APBN Perubahan atau APBN-P 2008 bisa semakin rapuh jika upaya stabilisasi ekonomi yang dilakukan Pemerintah Amerika Serikat tidak berhasil maksimal, dan harga minyak mentah serta komoditas di pasar dunia terus meningkat. Artinya, kesuksesan APBN-P 2008 dalam menahan dampak krisis global dipengaruhi oleh perbaikan ketiga faktor itu.
Itu dimungkinkan karena pemulihan perekonomian Amerika Serikat akan menarik uang yang ditanamkan di pasar komoditas untuk kembali ke pasar modal. Jika itu terjadi, tekanan atas harga komoditas pangan akan turun dan spekulasi harga minyak mereda.
Demikian diungkapkan ekonom Dradjad H Wibowo, Kamis (10/4) di Jakarta. ”Jadi, masa krusialnya tiga bulan ke depan,” ujar Dradjad. Ia menambahkan, jalan keluarnya adalah mengendalikan pengeluaran pemerintah ke titik terendah. Ini diperlukan agar defisit APBN-P 2008 bisa ditekan lebih rendah dari target 2,1 persen atas produk domestik bruto (PDB). Jika perlu ke level 1,5 persen PDB.
Kalau defisit bisa dikendalikan, kebutuhan pemerintah untuk menerbitkan obligasi bisa dikurangi. Jika kebutuhan obligasi dikurangi, kepercayaan terhadap APBN pun akan pulih.
”Sekarang kepercayaan terhadap APBN merosot karena pelaku pasar melihat porsi anggaran subsidinya terlalu besar, dan itu semua dibiayai penerbitan obligasi. Padahal, pasar obligasi sedang sulit,” ujar Dradjad.
Konyol
Sementara opsi untuk menambah pembiayaan defisit dari utang luar negeri, menurut Dradjad, merupakan kebijakan konyol. Indonesia tidak mungkin mendapatkan pinjaman lunak tanpa disertai persyaratan berat termasuk dari Bank Dunia, Bank Pembangunan Asia, dan Jepang.

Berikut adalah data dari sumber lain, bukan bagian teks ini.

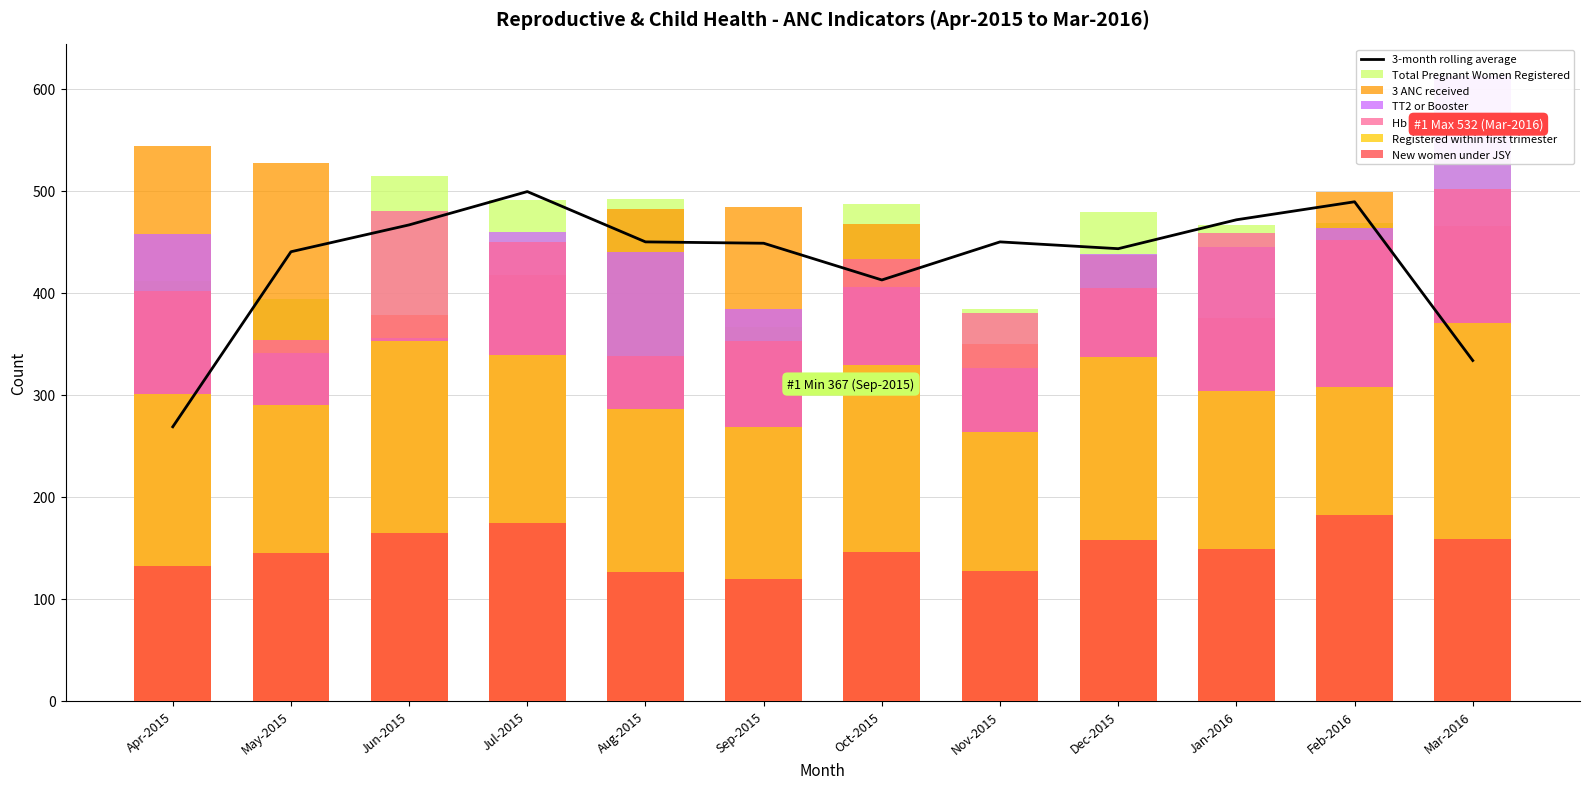

What is the minimum value for Total Pregnant Women Registered?

367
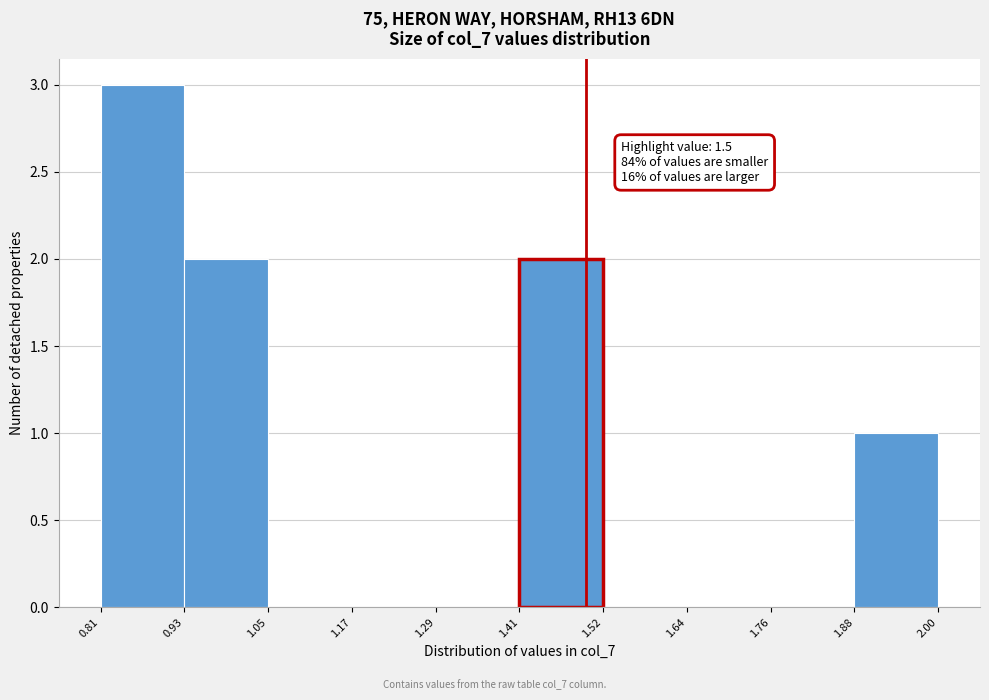

Which range on the x-axis has the tallest bar?

0.81 to 0.93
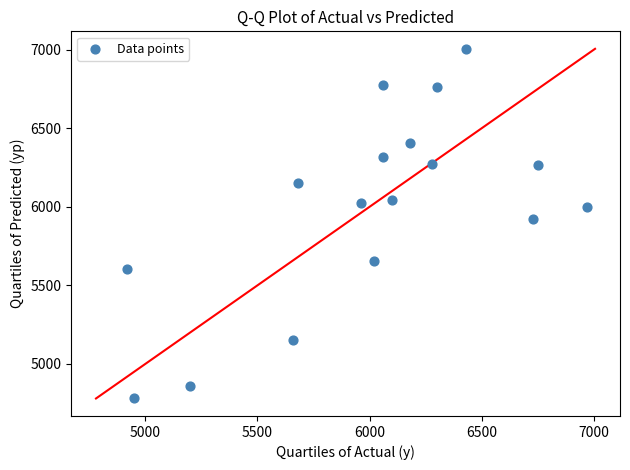

What Y value in the scatter plot is closest to 5892?

5924.4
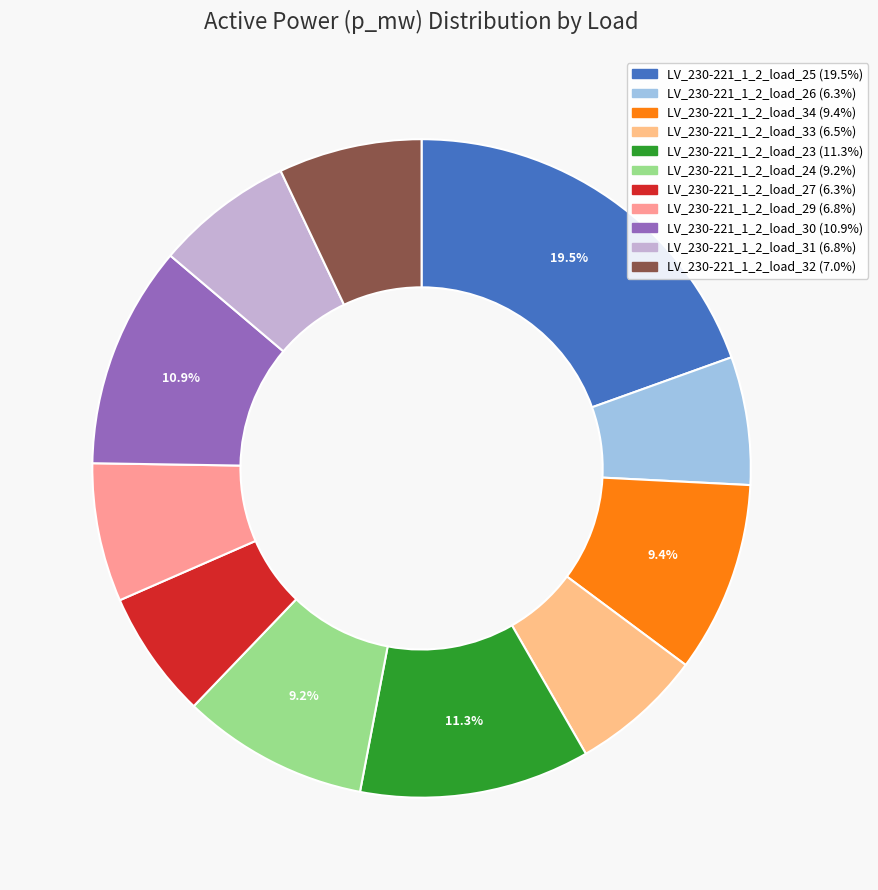

To the nearest percent, what percentage of the pie is LV_230-221_1_2_load_31?

7%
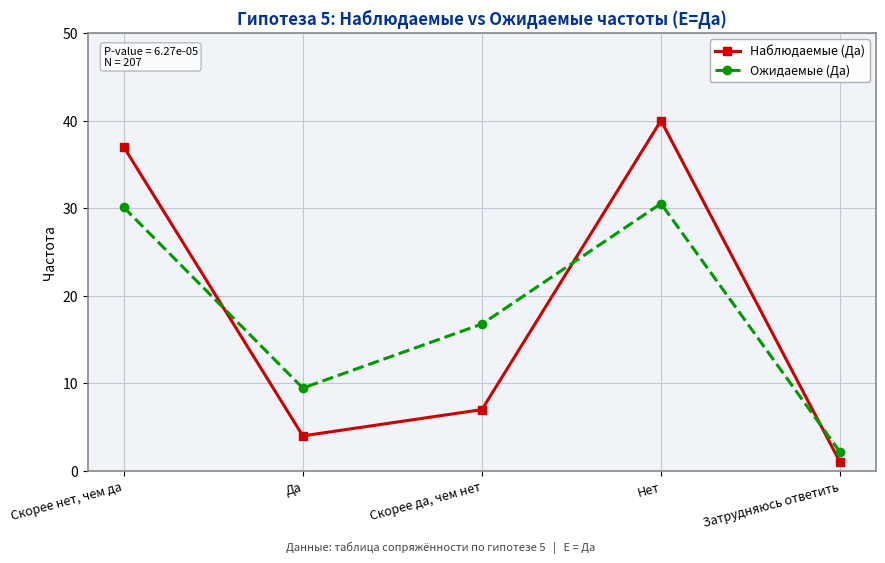

What are all the series names shown in the legend?

Наблюдаемые (Да), Ожидаемые (Да)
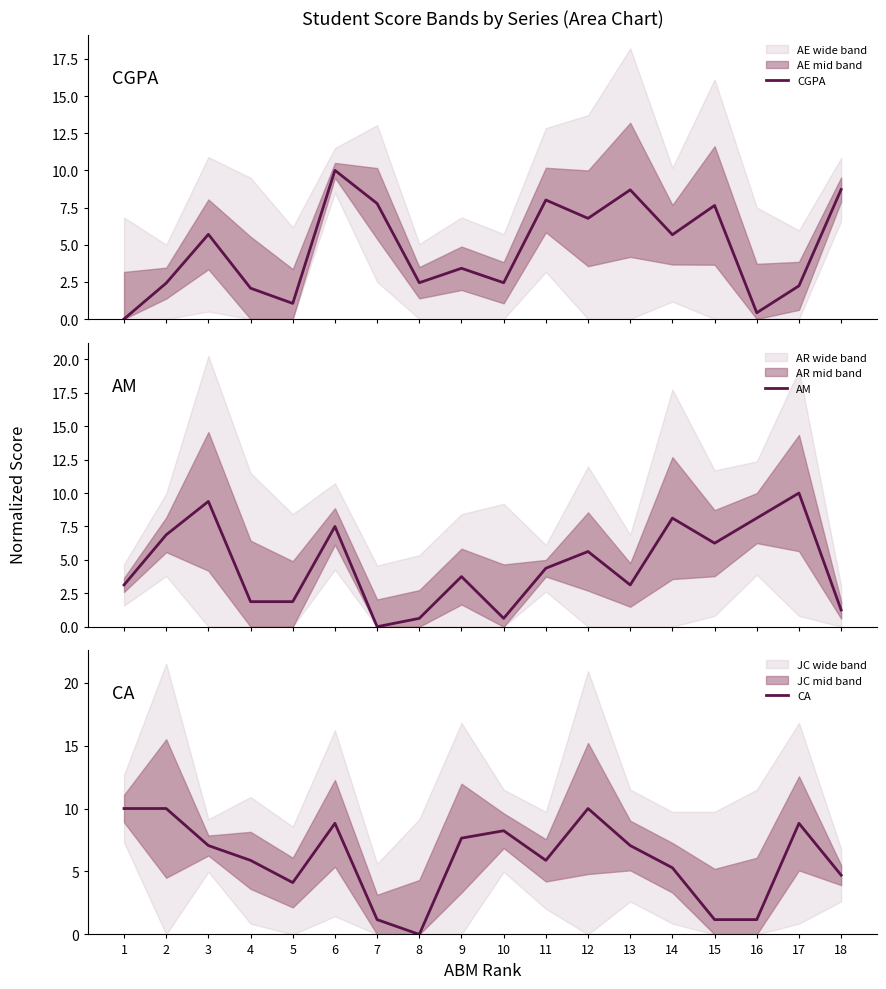

True or false: CA has more than 0 interior local peaks.

True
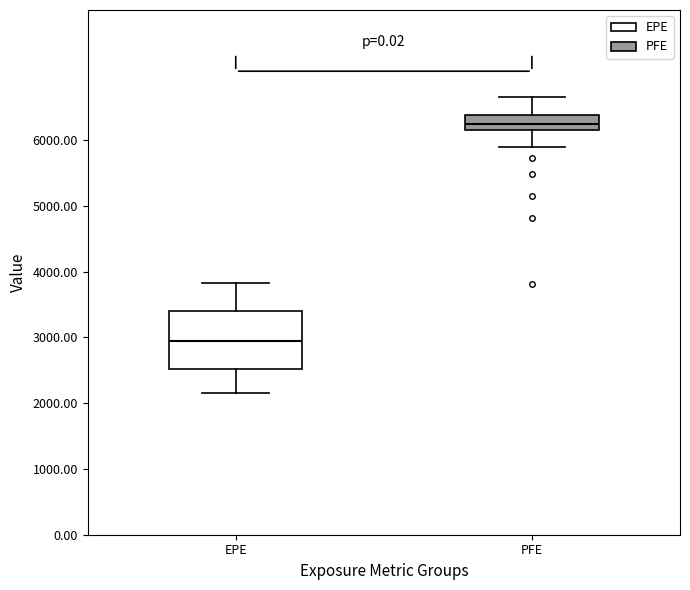

Which box has the lowest median line?

EPE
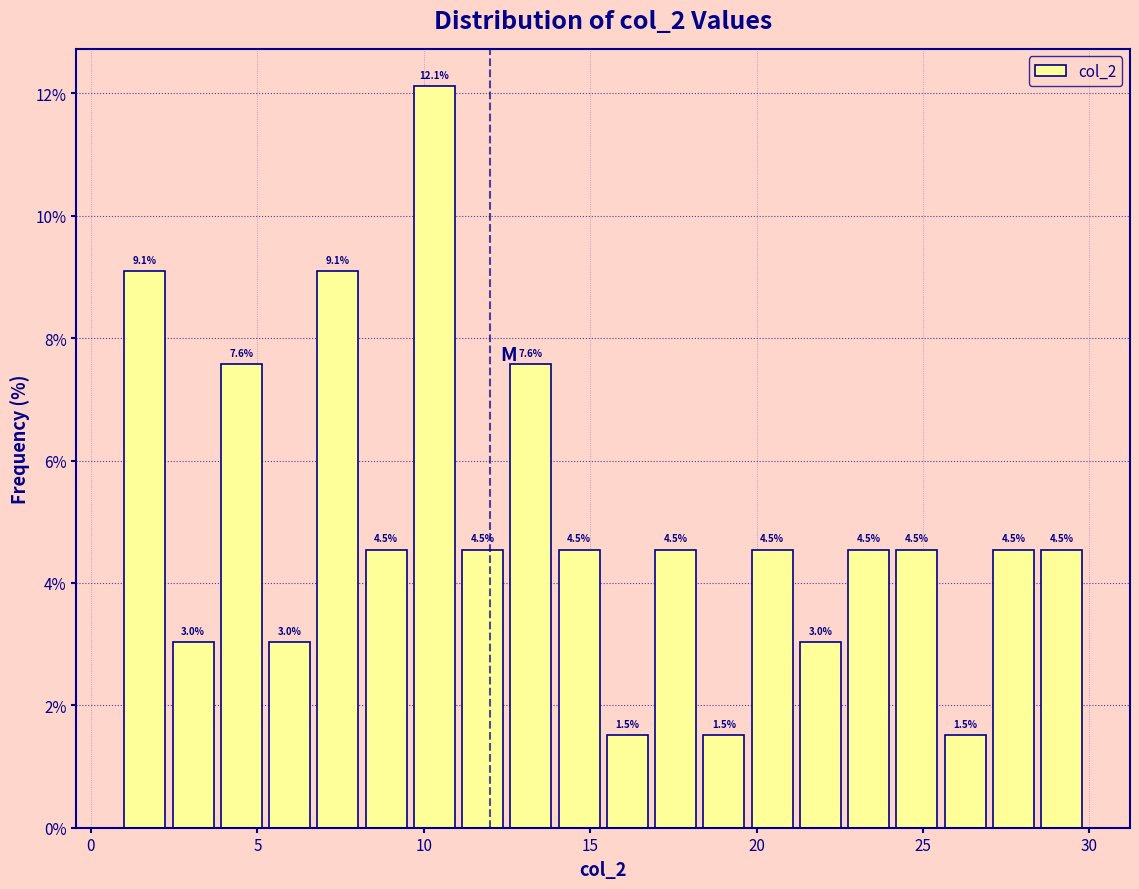

Read against the x-axis, roughly where is the centre of the tallest bar?

10.5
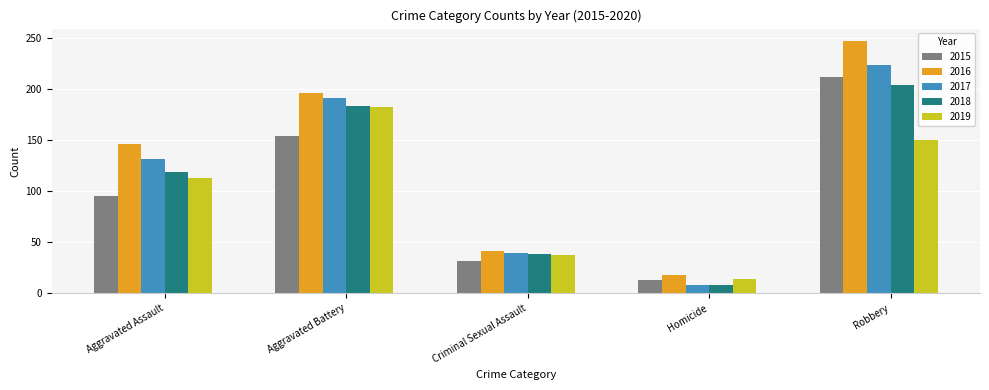

Reading left to right, transcribe all the data shown in this chart.

2015: 95	154	31	13	212
2016: 146	196	41	18	247
2017: 131	191	39	8	224
2018: 119	183	38	8	204
2019: 113	182	37	14	150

Syarat yang mungkin dibebankan adalah keharusan menjual badan usaha milik negara strategis. ”Jika Indonesia meminjam lagi, pasti akan mendapatkan tekanan tersebut,” ujarnya.
Total anggaran subsidi BBM ditetapkan Rp 126,82 triliun. Itu belum termasuk subsidi listrik Rp 60,29 triliun dan subsidi nonenergi Rp 47,297 triliun (subsidi pangan dan pertanian).
RUU APBN-P 2008 sendiri disetujui untuk disahkan menjadi UU dalam Sidang Paripurna DPR, kemarin. Di dalamnya target penerbitan neto obligasi negara ditetapkan Rp 117,79 triliun dan penarikan pinjaman luar negeri Rp 48,14 triliun.
Ketua Komite Tetap Moneter dan Fiskal Kadin Indonesia Bambang Soesatyo mengatakan, pinjaman luar negeri adalah langkah teraman daripada pemerintah harus menaikkan harga BBM. Kenaikan harga BBM hanya akan memukul pelaku usaha dan menggerus daya beli konsumen.
”Sebaiknya perketat pengendalian volume BBM bersubsidi agar tidak melampaui anggaran pengamanan risiko fiskal, Rp 13 triliun,” ujarnya.
Menteri Keuangan Sri Mulyani Indrawati menegaskan, jika harga minyak dunia terus bertahan di atas 100 dollar AS per barrel, itu akan mengancam keberlangsungan APBN-P 2008. Pemerintah akan mengamankan APBN-P dengan memotong belanja negara dan menurunkan volume BBM bersubsidi dengan sistem distribusi tertutup. ”Namun, jika tidak memadai, akan dilakukan penyesuaian harga secara selektif,” ujarnya.
Rata-rata harga minyak mentah Indonesia sejak awal 2008 di atas 90 dollar AS per barrel. Selama Januari, harga minyak mentah Indonesia berada di posisi 92,53 dollar AS per barrel, bahkan Maret bercokol di posisi 103,11 dollar AS per barrel.